2. The rail corrugation detection apparatus of claim 1, wherein the detection assembly (20) further includes a traverse motor (24) provided on the 1D sensor (23), a motor shaft of the traverse motor (24) being provided with a gear (25); the connecting block (22) is provided with a rack (26) matched with the gear (25), and the extending direction of the rack (26) is consistent with the sliding direction between the connecting block (22) and the 1D sensor (23).
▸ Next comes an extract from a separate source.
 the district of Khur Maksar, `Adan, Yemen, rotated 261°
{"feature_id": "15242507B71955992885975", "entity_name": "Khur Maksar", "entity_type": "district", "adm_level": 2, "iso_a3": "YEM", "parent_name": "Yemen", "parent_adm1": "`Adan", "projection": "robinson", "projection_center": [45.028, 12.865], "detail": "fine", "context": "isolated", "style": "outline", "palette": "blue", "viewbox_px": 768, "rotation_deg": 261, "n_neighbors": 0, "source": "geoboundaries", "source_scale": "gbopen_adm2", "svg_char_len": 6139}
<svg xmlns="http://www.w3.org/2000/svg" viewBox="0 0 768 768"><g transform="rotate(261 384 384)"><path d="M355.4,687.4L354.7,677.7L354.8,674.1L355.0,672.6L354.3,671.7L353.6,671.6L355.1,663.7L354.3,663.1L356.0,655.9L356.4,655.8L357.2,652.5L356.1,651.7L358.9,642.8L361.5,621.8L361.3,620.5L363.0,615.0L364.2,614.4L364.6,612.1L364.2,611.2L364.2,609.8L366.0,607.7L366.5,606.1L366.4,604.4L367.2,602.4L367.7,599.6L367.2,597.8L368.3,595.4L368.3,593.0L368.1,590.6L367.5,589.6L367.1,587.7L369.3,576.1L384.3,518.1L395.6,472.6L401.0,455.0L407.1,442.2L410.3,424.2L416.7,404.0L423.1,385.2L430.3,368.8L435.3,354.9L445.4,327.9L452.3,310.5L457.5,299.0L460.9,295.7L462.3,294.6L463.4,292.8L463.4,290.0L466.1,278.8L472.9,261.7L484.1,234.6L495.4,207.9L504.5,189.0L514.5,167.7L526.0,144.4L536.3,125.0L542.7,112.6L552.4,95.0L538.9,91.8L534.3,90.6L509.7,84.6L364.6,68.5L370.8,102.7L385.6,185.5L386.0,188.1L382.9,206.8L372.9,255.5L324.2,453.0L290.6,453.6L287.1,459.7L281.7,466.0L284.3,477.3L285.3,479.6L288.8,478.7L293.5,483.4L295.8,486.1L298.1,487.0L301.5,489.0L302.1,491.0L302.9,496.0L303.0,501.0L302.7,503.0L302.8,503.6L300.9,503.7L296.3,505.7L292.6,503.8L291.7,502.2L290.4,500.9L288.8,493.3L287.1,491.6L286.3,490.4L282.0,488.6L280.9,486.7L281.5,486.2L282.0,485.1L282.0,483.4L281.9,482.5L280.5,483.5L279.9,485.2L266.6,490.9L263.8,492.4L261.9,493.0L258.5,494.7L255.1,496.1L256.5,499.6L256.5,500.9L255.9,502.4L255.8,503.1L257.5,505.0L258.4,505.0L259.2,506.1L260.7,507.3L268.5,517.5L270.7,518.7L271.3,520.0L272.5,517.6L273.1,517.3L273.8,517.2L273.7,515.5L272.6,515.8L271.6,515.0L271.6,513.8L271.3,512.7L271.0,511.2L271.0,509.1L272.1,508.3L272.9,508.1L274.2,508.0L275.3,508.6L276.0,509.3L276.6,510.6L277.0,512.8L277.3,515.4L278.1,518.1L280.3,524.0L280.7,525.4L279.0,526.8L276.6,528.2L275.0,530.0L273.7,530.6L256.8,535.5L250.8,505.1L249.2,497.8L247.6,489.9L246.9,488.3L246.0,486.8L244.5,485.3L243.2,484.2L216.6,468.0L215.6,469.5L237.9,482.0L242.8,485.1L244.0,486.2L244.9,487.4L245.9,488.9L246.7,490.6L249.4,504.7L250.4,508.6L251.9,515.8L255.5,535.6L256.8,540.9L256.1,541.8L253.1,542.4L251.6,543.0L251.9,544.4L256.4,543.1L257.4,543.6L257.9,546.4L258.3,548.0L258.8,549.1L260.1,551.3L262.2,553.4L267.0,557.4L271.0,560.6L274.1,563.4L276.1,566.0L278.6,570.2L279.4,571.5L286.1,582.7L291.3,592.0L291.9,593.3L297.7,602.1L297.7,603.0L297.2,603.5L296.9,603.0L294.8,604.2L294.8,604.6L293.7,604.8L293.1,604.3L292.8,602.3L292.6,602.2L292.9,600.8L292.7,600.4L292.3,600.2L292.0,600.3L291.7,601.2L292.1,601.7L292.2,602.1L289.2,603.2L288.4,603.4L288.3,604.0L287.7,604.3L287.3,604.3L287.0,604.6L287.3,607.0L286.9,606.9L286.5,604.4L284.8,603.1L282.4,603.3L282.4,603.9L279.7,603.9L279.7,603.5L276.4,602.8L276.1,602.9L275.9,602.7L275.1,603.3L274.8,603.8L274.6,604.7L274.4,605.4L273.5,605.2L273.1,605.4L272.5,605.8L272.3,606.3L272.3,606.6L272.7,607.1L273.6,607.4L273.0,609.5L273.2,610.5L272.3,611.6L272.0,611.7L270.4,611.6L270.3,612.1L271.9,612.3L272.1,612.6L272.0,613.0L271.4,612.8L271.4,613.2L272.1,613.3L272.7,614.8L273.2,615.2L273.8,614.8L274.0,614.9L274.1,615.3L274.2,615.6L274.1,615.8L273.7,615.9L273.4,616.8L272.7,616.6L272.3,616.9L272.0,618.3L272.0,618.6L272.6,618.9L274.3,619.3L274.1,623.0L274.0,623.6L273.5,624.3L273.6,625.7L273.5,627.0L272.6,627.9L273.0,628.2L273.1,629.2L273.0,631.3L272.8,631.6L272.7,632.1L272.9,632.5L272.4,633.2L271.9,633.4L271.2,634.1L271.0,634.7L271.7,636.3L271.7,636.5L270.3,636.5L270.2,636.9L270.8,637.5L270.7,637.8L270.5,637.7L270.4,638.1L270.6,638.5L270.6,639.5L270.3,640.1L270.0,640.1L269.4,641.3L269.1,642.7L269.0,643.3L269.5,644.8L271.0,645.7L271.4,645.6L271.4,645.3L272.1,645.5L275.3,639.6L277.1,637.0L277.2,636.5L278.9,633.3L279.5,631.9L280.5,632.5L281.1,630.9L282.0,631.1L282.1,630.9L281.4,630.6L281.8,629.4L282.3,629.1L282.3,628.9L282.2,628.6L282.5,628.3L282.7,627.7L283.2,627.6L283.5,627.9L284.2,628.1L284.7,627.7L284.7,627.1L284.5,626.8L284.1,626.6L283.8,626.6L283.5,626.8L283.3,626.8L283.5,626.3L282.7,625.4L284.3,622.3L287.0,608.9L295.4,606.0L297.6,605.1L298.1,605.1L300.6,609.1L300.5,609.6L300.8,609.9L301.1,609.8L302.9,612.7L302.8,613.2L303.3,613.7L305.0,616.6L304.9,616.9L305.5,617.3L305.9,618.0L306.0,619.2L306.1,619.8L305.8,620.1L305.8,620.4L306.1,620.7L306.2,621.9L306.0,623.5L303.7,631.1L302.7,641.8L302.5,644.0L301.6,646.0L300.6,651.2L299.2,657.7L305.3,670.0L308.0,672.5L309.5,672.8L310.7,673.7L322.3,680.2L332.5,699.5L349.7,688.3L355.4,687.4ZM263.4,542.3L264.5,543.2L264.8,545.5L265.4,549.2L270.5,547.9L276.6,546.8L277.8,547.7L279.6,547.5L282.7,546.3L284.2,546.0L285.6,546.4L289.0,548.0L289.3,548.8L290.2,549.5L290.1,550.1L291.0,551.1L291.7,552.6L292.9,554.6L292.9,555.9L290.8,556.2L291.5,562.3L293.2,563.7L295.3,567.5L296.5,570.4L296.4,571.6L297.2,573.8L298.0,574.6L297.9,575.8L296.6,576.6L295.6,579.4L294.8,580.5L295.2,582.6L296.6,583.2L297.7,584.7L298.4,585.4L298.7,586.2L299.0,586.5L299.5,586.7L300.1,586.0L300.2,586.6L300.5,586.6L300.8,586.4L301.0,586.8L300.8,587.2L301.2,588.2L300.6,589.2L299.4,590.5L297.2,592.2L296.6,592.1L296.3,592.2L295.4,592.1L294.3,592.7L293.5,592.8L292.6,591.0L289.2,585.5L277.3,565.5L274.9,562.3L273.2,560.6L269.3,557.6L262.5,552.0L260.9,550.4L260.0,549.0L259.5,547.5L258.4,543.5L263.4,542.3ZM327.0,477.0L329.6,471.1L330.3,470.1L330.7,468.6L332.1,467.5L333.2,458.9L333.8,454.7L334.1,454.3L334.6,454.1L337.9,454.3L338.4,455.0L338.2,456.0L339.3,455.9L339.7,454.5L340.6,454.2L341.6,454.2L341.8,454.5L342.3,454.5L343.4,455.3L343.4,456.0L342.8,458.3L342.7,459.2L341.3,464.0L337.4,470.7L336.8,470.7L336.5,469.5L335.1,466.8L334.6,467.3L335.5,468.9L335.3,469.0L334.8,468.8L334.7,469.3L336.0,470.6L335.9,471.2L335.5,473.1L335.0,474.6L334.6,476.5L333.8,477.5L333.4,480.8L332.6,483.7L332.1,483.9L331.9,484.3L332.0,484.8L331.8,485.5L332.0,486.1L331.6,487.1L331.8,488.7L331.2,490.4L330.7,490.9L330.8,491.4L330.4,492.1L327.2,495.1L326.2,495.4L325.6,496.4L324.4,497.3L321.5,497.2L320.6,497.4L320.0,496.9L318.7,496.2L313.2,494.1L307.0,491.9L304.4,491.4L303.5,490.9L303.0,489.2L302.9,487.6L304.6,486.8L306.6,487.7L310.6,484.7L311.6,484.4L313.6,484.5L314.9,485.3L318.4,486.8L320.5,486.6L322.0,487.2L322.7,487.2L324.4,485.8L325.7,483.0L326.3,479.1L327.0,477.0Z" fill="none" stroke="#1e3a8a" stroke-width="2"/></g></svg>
3. A rail corrugation detection apparatus according to claim 2, wherein the underside of the connection block (22) is slidably connected to the 1D sensor (23) by cooperating slide and slide grooves.

4. A rail corrugation detection apparatus according to claim 3, wherein the connection block (22) is provided with a limit stop sensor (27), the limit stop sensor (27) being in communication with the servo cylinder (21) and the traverse motor (24), respectively.

5. The rail corrugation detection apparatus according to any one of claims 1 to 4, wherein lateral positioning blocks (13) are provided on sides of the base (11), the lateral positioning blocks (13) extend to the outside of the bottom of the base (11), and the lateral positioning blocks (13) correspond to sides of the housing (10) in an opposing manner.

6. The rail corrugation detection apparatus according to claim 5, wherein a support block (14) is further provided on a side of the base (11), the support block (14) is rotatably connected to the base (11), and the support block (14) and the lateral positioning block (13) are located on two corresponding sides of the base (11).

7. A rail corrugation detection apparatus according to claim 6, wherein the outer top of the housing (10) is provided with a carrying handle (16) and a moving handle (15).